TÂCHES À RÉALISER:
a – D'après le texte sur le litige avec la commune de Saint-Léger-de-Peyre, dans quel but M. E… demande-t-il à la Cour d'ordonner une mesure d'expertise ?
b – Répondez aux questions suivantes sur le texte sur le litige avec la commune de Saint-Léger-de-Peyre.
(i) Quelle somme M. E… réclame-t-il à la commune en réparation de son préjudice ?
(ii) À quelle date le tribunal administratif de Nîmes a-t-il rendu le jugement rejetant sa demande ?
(iii) Sur quel fondement M. E… estime-t-il pouvoir être indemnisé à défaut de mise en œuvre de la responsabilité contractuelle de la commune ?
c – Poursuivez le texte sur le litige avec la commune de Saint-Léger-de-Peyre à partir de l'endroit où il s'arrête.

CAA Marseille, 14 sept. 2018, E. c./ Cne de Saint-Léger-de-Peyre : n° 17MA01609)
M. A… E…a demandé au tribunal administratif de Nîmes de condamner la commune de Saint-Léger-de-Peyre (Lozère) à lui verser la somme de 45 000 euros, assortie des intérêts au taux légal et de leur capitalisation, en réparation du préjudice résultant de la remise en cause de l’autorisation dont il bénéficiait pour organiser des activités d’escalade sur des terrains appartenant à la commune.
Par un jugement n° 1501659 du 28 février 2017, le tribunal administratif de Nîmes a rejeté sa demande.
Procédure devant la Cour :
Par une requête et des mémoires, enregistrés le 20 avril 2017, le 15 juin 2017, le 22 août 2017, le 27 septembre 2017 et le 3 mai 2018, M. E…, représenté par Me B…, demande à la Cour :
1°) d’annuler ce jugement du tribunal administratif de Nîmes du 28 février 2017 ;
2°) de condamner la commune de Saint-Léger-de-Peyre à lui verser la somme de 45 000 euros, assortie des intérêts au taux légal et de leur capitalisation, en réparation de son préjudice ;
3°) d’ordonner, si nécessaire, une mesure d’expertise afin de procéder à la description et au chiffrage des travaux qu’il a réalisés ;
4°) de mettre à la charge de la commune de Saint-Léger-de-Peyre la somme de 3 000 euros au titre de l’article L. 761-1 du code de justice administrative.
5°) de mettre à la charge de la commune de Saint-Léger-de-Peyre le versement à son avocat d’une somme de 2 500 euros au titre des articles 37 de la loi n° 91-647 du 10 juillet 1991 et L. 761-1 du code de justice administrative.
Il soutient que :
– il justifie de sa qualité et de son intérêt à agir ;
– il a présenté une demande préalable d’indemnisation ;
– les parcelles en litige appartiennent au domaine public communal ;
– il était titulaire d’une convention d’occupation du domaine public sur les parcelles en litige ;
– la commune ne justifie d’aucun motif d’intérêt général pour procéder à la résiliation de cette convention ;
– celle-ci était illégale faute de comporter un terme ;
– il justifie des compétences techniques nécessaires pour assurer la conformité du site aux normes ;
– à défaut de mise en oeuvre de la responsabilité contractuelle de la commune, il est fondé à demander à être indemnisé sur le terrain de l’enrichissement sans cause ;
– son préjudice doit être calculé en fonction du montant des dépenses qu’il a exposées pour la réalisation des installations autorisées par la commune ainsi que du manque à gagner résultant de l’annulation de réservations.

(Images avec boîtes englobantes)
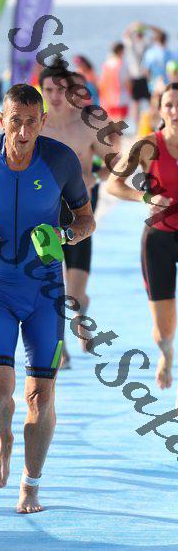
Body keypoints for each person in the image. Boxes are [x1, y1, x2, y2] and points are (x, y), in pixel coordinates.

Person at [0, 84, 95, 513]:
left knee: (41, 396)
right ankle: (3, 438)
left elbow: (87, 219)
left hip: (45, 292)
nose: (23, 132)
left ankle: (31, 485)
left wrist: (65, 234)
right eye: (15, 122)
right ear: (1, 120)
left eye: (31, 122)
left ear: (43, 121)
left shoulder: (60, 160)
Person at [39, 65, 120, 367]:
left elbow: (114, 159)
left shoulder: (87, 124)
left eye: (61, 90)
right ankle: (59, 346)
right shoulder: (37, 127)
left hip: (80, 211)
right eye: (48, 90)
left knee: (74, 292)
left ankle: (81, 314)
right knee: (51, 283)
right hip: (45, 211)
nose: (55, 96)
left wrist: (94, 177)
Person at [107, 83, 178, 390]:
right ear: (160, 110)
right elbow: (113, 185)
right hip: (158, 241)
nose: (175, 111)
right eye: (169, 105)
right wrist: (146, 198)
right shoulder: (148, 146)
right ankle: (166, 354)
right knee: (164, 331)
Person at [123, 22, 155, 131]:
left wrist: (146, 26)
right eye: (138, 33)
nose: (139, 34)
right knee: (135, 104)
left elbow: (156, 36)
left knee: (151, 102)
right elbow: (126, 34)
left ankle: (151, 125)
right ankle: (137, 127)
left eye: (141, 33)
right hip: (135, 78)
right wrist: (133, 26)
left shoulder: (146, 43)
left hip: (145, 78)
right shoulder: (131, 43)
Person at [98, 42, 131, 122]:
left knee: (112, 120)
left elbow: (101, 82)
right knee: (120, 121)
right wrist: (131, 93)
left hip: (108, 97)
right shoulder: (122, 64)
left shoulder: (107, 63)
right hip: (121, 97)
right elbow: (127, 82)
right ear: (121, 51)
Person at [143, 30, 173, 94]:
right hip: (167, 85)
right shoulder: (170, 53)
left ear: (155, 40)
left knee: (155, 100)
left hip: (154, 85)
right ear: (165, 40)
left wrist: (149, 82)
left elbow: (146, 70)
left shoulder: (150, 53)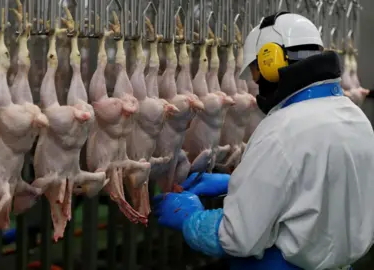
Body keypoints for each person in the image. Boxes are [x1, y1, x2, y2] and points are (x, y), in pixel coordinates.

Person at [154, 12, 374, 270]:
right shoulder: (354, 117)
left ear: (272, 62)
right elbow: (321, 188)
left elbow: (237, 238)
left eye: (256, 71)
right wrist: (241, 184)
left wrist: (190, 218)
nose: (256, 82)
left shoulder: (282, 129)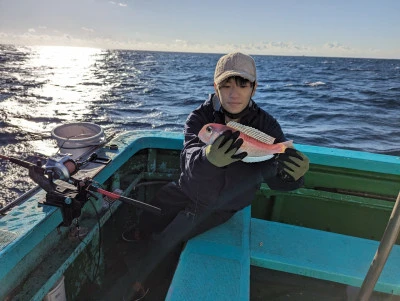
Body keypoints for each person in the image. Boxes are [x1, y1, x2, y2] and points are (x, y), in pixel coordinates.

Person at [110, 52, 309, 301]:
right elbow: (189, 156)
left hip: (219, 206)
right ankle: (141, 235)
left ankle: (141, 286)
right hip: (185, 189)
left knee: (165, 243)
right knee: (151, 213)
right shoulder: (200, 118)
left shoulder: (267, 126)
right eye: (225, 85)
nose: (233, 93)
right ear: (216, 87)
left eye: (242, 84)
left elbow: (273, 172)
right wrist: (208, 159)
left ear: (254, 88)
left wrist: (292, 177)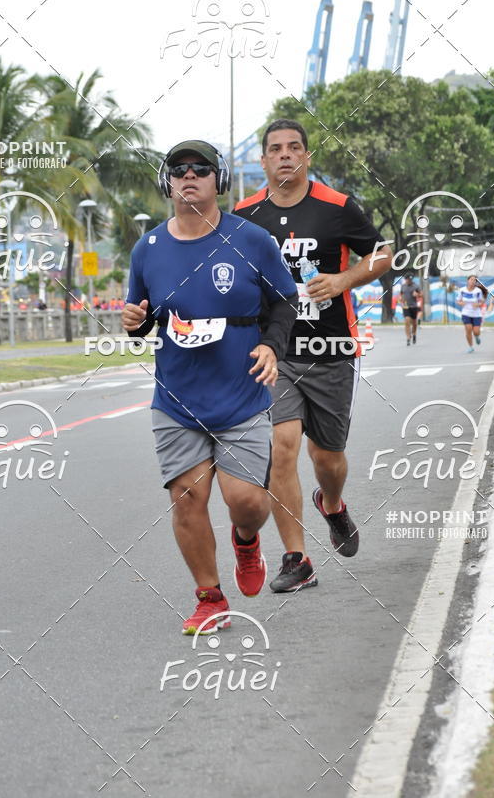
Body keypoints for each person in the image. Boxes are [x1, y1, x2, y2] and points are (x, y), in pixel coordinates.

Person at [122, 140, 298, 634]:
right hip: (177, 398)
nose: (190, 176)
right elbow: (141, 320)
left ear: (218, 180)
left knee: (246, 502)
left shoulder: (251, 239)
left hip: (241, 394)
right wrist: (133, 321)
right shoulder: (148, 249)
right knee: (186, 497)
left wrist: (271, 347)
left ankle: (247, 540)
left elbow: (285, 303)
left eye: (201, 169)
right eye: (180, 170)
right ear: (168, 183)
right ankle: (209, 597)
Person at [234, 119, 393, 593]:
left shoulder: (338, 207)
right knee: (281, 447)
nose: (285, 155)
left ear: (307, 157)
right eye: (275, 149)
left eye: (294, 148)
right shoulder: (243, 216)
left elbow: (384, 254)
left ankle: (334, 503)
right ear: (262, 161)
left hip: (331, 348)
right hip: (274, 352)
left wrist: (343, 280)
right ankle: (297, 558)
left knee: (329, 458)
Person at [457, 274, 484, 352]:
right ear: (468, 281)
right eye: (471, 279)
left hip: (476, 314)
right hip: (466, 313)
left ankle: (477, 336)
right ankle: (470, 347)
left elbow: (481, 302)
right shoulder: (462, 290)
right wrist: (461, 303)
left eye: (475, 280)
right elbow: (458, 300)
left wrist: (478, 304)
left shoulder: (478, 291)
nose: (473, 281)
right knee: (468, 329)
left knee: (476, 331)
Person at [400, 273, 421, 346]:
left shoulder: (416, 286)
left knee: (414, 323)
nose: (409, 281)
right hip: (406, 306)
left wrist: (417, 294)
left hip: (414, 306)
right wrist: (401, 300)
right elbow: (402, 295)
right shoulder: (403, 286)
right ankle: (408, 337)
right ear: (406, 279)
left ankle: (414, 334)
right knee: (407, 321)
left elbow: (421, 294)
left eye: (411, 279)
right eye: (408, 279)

RÉPONSES AUX TÂCHES:
a – M. E… demande à la Cour d'ordonner, si nécessaire, une mesure d'expertise afin de décrire et de chiffrer les travaux qu'il a réalisés.

b –
(i) 45 000 euros, assortis des intérêts au taux légal et de leur capitalisation.
(ii) Le 28 février 2017.
(iii) L'enrichissement sans cause.

c –
Par un mémoire en défense, enregistré le 3 août 2017, la commune de Saint-Léger-de-Peyre, représentée par Me D…, conclut au rejet de la requête et à ce qu’une somme de 2 500 euros soit mise à la charge de M. E… au titre de l’article L. 761-1 du code de justice administrative.
Elle soutient que :
– la demande de première instance est irrecevable en tant qu’elle émane d’une personne physique et non de la personne morale ayant bénéficié de l’autorisation en litige ;
– les moyens soulevés par M. E… ne sont pas fondés.
Les parties ont été informées, en application des dispositions de l’article R. 611-7 du code de justice administrative, de ce que l’arrêt était susceptible d’être fondé sur un moyen relevé d’office, tiré de ce que le litige qui oppose M. E… à la commune de Saint-Léger-de-Peyre, qui tend à la recherche de la responsabilité extra contractuelle de cette dernière encourue à l’occasion de la gestion de son domaine privé, relève de la compétence de la juridiction de l’ordre judiciaire.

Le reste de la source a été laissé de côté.